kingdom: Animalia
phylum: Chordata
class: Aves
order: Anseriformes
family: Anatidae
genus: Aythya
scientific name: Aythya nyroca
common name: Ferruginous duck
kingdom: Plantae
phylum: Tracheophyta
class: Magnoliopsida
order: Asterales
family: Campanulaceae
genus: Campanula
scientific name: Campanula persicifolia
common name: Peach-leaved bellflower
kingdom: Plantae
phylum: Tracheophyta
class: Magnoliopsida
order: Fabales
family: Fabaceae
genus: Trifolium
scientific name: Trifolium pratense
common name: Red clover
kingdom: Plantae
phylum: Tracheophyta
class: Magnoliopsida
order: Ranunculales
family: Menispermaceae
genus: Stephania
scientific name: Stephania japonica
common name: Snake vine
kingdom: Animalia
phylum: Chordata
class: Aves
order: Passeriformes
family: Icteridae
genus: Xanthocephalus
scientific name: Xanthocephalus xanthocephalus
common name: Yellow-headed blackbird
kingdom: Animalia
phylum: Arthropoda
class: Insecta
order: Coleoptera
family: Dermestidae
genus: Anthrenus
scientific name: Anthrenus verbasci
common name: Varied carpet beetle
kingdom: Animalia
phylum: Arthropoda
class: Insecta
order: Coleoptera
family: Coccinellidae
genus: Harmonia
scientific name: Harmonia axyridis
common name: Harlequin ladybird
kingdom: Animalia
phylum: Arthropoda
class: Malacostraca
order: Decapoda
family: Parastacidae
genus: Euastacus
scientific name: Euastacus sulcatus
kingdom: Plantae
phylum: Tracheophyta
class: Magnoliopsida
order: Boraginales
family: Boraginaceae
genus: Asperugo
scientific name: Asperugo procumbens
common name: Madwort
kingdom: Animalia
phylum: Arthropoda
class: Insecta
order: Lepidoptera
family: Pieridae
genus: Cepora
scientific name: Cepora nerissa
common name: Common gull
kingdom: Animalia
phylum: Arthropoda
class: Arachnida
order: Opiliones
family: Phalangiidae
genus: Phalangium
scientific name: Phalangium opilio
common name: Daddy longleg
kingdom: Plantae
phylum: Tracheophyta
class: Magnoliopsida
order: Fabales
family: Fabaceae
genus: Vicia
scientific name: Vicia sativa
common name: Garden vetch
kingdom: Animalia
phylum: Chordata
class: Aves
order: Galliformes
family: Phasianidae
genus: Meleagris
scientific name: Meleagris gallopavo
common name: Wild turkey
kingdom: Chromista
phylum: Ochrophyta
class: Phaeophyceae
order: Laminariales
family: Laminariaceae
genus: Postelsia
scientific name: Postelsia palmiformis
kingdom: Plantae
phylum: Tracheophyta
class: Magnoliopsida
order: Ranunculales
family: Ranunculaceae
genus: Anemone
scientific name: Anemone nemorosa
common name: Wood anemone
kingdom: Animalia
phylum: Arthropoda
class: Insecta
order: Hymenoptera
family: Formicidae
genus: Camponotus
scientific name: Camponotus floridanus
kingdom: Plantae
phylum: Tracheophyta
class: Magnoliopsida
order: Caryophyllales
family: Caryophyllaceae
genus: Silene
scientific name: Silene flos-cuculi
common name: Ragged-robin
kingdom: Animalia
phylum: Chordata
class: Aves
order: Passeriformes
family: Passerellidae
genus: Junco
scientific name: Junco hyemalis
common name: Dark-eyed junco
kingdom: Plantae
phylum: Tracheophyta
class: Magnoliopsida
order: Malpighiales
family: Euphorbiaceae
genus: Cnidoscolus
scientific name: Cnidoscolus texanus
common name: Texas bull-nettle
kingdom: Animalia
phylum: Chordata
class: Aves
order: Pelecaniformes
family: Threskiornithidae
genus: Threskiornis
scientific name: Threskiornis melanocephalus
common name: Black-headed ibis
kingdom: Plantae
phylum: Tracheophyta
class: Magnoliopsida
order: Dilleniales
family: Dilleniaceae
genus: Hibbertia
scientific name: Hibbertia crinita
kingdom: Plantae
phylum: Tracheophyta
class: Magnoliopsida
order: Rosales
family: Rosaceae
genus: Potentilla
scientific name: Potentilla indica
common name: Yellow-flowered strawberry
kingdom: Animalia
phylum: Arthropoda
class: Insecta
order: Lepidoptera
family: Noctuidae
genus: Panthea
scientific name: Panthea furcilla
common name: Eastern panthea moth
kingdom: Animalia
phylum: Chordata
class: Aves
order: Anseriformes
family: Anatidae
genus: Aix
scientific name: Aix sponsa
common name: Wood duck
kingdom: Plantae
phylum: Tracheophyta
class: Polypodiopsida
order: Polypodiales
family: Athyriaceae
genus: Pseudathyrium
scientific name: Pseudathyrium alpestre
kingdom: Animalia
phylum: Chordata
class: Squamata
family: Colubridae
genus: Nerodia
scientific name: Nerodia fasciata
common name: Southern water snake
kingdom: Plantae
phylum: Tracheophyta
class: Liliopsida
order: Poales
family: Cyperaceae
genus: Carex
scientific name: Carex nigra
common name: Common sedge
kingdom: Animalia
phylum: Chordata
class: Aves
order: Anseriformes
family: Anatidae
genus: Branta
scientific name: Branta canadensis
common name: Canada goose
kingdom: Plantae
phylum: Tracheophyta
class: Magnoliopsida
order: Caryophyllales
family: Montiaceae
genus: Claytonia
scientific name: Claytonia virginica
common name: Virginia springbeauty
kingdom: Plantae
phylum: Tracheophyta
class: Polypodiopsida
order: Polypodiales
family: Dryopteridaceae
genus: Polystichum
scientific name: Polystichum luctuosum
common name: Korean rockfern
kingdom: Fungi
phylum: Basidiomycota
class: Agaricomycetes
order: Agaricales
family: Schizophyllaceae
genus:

------------------------------------------------------------------------

◆ Objective ◆
Render every line from all the items above as a JSON list of strings, one string per line, leaving out any blank lines.

◆ Task output ◆
[
  "kingdom: Animalia",
  "phylum: Chordata",
  "class: Aves",
  "order: Anseriformes",
  "family: Anatidae",
  "genus: Aythya",
  "scientific name: Aythya nyroca",
  "common name: Ferruginous duck",
  "kingdom: Plantae",
  "phylum: Tracheophyta",
  "class: Magnoliopsida",
  "order: Asterales",
  "family: Campanulaceae",
  "genus: Campanula",
  "scientific name: Campanula persicifolia",
  "common name: Peach-leaved bellflower",
  "kingdom: Plantae",
  "phylum: Tracheophyta",
  "class: Magnoliopsida",
  "order: Fabales",
  "family: Fabaceae",
  "genus: Trifolium",
  "scientific name: Trifolium pratense",
  "common name: Red clover",
  "kingdom: Plantae",
  "phylum: Tracheophyta",
  "class: Magnoliopsida",
  "order: Ranunculales",
  "family: Menispermaceae",
  "genus: Stephania",
  "scientific name: Stephania japonica",
  "common name: Snake vine",
  "kingdom: Animalia",
  "phylum: Chordata",
  "class: Aves",
  "order: Passeriformes",
  "family: Icteridae",
  "genus: Xanthocephalus",
  "scientific name: Xanthocephalus xanthocephalus",
  "common name: Yellow-headed blackbird",
  "kingdom: Animalia",
  "phylum: Arthropoda",
  "class: Insecta",
  "order: Coleoptera",
  "family: Dermestidae",
  "genus: Anthrenus",
  "scientific name: Anthrenus verbasci",
  "common name: Varied carpet beetle",
  "kingdom: Animalia",
  "phylum: Arthropoda",
  "class: Insecta",
  "order: Coleoptera",
  "family: Coccinellidae",
  "genus: Harmonia",
  "scientific name: Harmonia axyridis",
  "common name: Harlequin ladybird",
  "kingdom: Animalia",
  "phylum: Arthropoda",
  "class: Malacostraca",
  "order: Decapoda",
  "family: Parastacidae",
  "genus: Euastacus",
  "scientific name: Euastacus sulcatus",
  "kingdom: Plantae",
  "phylum: Tracheophyta",
  "class: Magnoliopsida",
  "order: Boraginales",
  "family: Boraginaceae",
  "genus: Asperugo",
  "scientific name: Asperugo procumbens",
  "common name: Madwort",
  "kingdom: Animalia",
  "phylum: Arthropoda",
  "class: Insecta",
  "order: Lepidoptera",
  "family: Pieridae",
  "genus: Cepora",
  "scientific name: Cepora nerissa",
  "common name: Common gull",
  "kingdom: Animalia",
  "phylum: Arthropoda",
  "class: Arachnida",
  "order: Opiliones",
  "family: Phalangiidae",
  "genus: Phalangium",
  "scientific name: Phalangium opilio",
  "common name: Daddy longleg",
  "kingdom: Plantae",
  "phylum: Tracheophyta",
  "class: Magnoliopsida",
  "order: Fabales",
  "family: Fabaceae",
  "genus: Vicia",
  "scientific name: Vicia sativa",
  "common name: Garden vetch",
  "kingdom: Animalia",
  "phylum: Chordata",
  "class: Aves",
  "order: Galliformes",
  "family: Phasianidae",
  "genus: Meleagris",
  "scientific name: Meleagris gallopavo",
  "common name: Wild turkey",
  "kingdom: Chromista",
  "phylum: Ochrophyta",
  "class: Phaeophyceae",
  "order: Laminariales",
  "family: Laminariaceae",
  "genus: Postelsia",
  "scientific name: Postelsia palmiformis",
  "kingdom: Plantae",
  "phylum: Tracheophyta",
  "class: Magnoliopsida",
  "order: Ranunculales",
  "family: Ranunculaceae",
  "genus: Anemone",
  "scientific name: Anemone nemorosa",
  "common name: Wood anemone",
  "kingdom: Animalia",
  "phylum: Arthropoda",
  "class: Insecta",
  "order: Hymenoptera",
  "family: Formicidae",
  "genus: Camponotus",
  "scientific name: Camponotus floridanus",
  "kingdom: Plantae",
  "phylum: Tracheophyta",
  "class: Magnoliopsida",
  "order: Caryophyllales",
  "family: Caryophyllaceae",
  "genus: Silene",
  "scientific name: Silene flos-cuculi",
  "common name: Ragged-robin",
  "kingdom: Animalia",
  "phylum: Chordata",
  "class: Aves",
  "order: Passeriformes",
  "family: Passerellidae",
  "genus: Junco",
  "scientific name: Junco hyemalis",
  "common name: Dark-eyed junco",
  "kingdom: Plantae",
  "phylum: Tracheophyta",
  "class: Magnoliopsida",
  "order: Malpighiales",
  "family: Euphorbiaceae",
  "genus: Cnidoscolus",
  "scientific name: Cnidoscolus texanus",
  "common name: Texas bull-nettle",
  "kingdom: Animalia",
  "phylum: Chordata",
  "class: Aves",
  "order: Pelecaniformes",
  "family: Threskiornithidae",
  "genus: Threskiornis",
  "scientific name: Threskiornis melanocephalus",
  "common name: Black-headed ibis",
  "kingdom: Plantae",
  "phylum: Tracheophyta",
  "class: Magnoliopsida",
  "order: Dilleniales",
  "family: Dilleniaceae",
  "genus: Hibbertia",
  "scientific name: Hibbertia crinita",
  "kingdom: Plantae",
  "phylum: Tracheophyta",
  "class: Magnoliopsida",
  "order: Rosales",
  "family: Rosaceae",
  "genus: Potentilla",
  "scientific name: Potentilla indica",
  "common name: Yellow-flowered strawberry",
  "kingdom: Animalia",
  "phylum: Arthropoda",
  "class: Insecta",
  "order: Lepidoptera",
  "family: Noctuidae",
  "genus: Panthea",
  "scientific name: Panthea furcilla",
  "common name: Eastern panthea moth",
  "kingdom: Animalia",
  "phylum: Chordata",
  "class: Aves",
  "order: Anseriformes",
  "family: Anatidae",
  "genus: Aix",
  "scientific name: Aix sponsa",
  "common name: Wood duck",
  "kingdom: Plantae",
  "phylum: Tracheophyta",
  "class: Polypodiopsida",
  "order: Polypodiales",
  "family: Athyriaceae",
  "genus: Pseudathyrium",
  "scientific name: Pseudathyrium alpestre",
  "kingdom: Animalia",
  "phylum: Chordata",
  "class: Squamata",
  "family: Colubridae",
  "genus: Nerodia",
  "scientific name: Nerodia fasciata",
  "common name: Southern water snake",
  "kingdom: Plantae",
  "phylum: Tracheophyta",
  "class: Liliopsida",
  "order: Poales",
  "family: Cyperaceae",
  "genus: Carex",
  "scientific name: Carex nigra",
  "common name: Common sedge",
  "kingdom: Animalia",
  "phylum: Chordata",
  "class: Aves",
  "order: Anseriformes",
  "family: Anatidae",
  "genus: Branta",
  "scientific name: Branta canadensis",
  "common name: Canada goose",
  "kingdom: Plantae",
  "phylum: Tracheophyta",
  "class: Magnoliopsida",
  "order: Caryophyllales",
  "family: Montiaceae",
  "genus: Claytonia",
  "scientific name: Claytonia virginica",
  "common name: Virginia springbeauty",
  "kingdom: Plantae",
  "phylum: Tracheophyta",
  "class: Polypodiopsida",
  "order: Polypodiales",
  "family: Dryopteridaceae",
  "genus: Polystichum",
  "scientific name: Polystichum luctuosum",
  "common name: Korean rockfern",
  "kingdom: Fungi",
  "phylum: Basidiomycota",
  "class: Agaricomycetes",
  "order: Agaricales",
  "family: Schizophyllaceae",
  "genus:"
]